Using Cloud-Native and Event-Driven (“Serverless”) Processing
Continuous analytics leverages cloud-native and agile CI/CD notions to simplify development and operations. Every micro-service or process is packaged in Docker containers which start or scale dynamically. Data or configuration is accessed using simple resource bindings and URLs making those containers lightweight and stateless. These micro-services are orchestrated dynamically using cluster managers such as Kubernetes.

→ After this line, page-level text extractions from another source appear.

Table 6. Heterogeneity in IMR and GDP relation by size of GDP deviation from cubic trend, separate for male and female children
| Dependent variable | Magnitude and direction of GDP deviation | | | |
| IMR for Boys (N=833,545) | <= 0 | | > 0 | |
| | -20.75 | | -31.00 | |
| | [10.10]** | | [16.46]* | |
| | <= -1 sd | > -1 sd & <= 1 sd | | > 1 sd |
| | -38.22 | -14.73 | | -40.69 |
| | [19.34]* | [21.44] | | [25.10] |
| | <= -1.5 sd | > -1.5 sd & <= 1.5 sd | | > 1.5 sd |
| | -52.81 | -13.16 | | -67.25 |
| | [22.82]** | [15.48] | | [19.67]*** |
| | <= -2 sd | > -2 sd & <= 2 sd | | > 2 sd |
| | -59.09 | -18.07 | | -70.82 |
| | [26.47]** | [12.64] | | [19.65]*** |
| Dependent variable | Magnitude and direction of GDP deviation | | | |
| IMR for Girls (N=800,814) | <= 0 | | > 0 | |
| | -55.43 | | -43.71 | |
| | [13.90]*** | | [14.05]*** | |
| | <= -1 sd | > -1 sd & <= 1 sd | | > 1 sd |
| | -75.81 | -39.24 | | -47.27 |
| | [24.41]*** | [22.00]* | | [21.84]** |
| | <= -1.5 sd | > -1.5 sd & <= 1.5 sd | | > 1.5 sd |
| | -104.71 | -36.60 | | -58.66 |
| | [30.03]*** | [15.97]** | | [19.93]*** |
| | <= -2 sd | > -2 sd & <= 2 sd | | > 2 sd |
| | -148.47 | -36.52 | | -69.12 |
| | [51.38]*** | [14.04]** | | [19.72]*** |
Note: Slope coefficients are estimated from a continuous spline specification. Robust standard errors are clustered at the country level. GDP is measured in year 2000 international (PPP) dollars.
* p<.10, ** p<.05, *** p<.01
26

Some micro-services or functions are lightweight – all they need is to trigger on an event, run relevant processing and terminate. We elastically scale processing to multiple micro-service instances when several events happen concurrently. iguazio’s platform has built-in event-triggering and “serverless” functionality. Users define “data lifecycle” policies which automatically invoke micro-services or elastic-functions based on changes to the data, API calls or pre-defined schedules like Amazon Lambda. Selective data and metadata is pushed into the function in order to shorten latency. Those functions are used, for example, to trigger image processing or alert tasks. Data lifecycle rules track execution state and guarantee tasks only run once. They provide elasticity by leveraging built-in table and stream sharding capabilities (meaning events are distributed consistently across multiple worker instances).
Some processes are continuous, or micro-batch oriented like Spark. These run as Kubernetes jobs or “deployments,” which are scheduled dynamically on the cluster. Developers bundle multiple services in Helm packages (e.g. Spark master, workers and Zeppelin) and deploy an entire package in one operation. Cluster managers like Kubernetes have a clear advantage over the traditional Hadoop YARN scheduler since they are more generic and can manage any processing task. They are also designed taking modern cloud-native architecture into account.

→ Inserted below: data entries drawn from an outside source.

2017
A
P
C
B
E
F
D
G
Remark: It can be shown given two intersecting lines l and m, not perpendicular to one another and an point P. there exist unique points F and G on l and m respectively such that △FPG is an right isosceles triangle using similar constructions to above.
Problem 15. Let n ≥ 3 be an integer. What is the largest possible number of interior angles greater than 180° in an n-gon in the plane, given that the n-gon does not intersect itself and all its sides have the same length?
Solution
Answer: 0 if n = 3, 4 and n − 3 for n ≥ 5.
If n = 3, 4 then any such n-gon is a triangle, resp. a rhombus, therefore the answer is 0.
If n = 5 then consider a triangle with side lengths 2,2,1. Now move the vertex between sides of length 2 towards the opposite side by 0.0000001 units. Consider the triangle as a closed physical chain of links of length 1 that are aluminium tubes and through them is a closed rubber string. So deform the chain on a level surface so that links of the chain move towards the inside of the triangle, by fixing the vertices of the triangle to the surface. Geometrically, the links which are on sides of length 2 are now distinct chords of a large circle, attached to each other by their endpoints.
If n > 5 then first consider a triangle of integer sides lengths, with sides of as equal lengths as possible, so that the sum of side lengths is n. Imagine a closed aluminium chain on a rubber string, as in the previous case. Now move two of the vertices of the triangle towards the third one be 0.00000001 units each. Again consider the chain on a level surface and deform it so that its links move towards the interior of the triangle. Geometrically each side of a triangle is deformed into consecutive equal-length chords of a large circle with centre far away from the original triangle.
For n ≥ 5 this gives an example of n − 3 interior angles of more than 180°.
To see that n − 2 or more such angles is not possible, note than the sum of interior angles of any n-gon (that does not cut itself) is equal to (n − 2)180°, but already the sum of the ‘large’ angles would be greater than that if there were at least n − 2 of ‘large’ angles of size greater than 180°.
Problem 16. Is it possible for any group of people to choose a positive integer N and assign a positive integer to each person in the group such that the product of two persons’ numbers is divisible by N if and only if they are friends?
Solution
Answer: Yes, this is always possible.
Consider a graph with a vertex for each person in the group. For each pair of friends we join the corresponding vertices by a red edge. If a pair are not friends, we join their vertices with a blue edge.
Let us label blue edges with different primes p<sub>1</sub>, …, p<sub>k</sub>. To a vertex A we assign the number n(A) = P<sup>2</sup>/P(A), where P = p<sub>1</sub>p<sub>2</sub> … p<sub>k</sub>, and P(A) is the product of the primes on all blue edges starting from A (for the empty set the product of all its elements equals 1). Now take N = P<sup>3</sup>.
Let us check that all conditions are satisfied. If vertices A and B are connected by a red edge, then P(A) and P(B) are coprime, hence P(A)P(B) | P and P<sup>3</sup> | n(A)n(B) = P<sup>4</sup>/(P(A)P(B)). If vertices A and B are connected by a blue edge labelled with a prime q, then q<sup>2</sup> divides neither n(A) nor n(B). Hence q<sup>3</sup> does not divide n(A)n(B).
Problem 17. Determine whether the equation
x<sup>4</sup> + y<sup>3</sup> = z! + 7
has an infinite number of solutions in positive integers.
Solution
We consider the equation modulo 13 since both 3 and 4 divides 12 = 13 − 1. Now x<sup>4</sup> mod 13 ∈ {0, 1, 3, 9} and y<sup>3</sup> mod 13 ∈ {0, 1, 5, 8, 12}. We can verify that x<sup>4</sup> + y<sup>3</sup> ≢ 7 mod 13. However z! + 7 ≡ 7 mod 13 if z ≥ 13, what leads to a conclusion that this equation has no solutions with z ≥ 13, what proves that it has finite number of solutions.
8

Enabling Secure Data Sharing
Security is a major concern when data is shared among business units, applications and users. We must ensure that each role is exposed only to relevant data records and fields, and data access is audited. Granular security is only possible if data has structure and metadata, and when identity and security are enforced end to end. This is almost impossible with traditional approaches as they’re based on unstructured data, consisting of multiple silos and non-integrated stacks.
iguazio has a built-in, fine-grained data firewall that enforces policy based on role, context, fields and content. It works at a line rate of 100Gb/s and allows strong security without degrading performance so that organizations can safely share data and eliminate partial or redundant copies.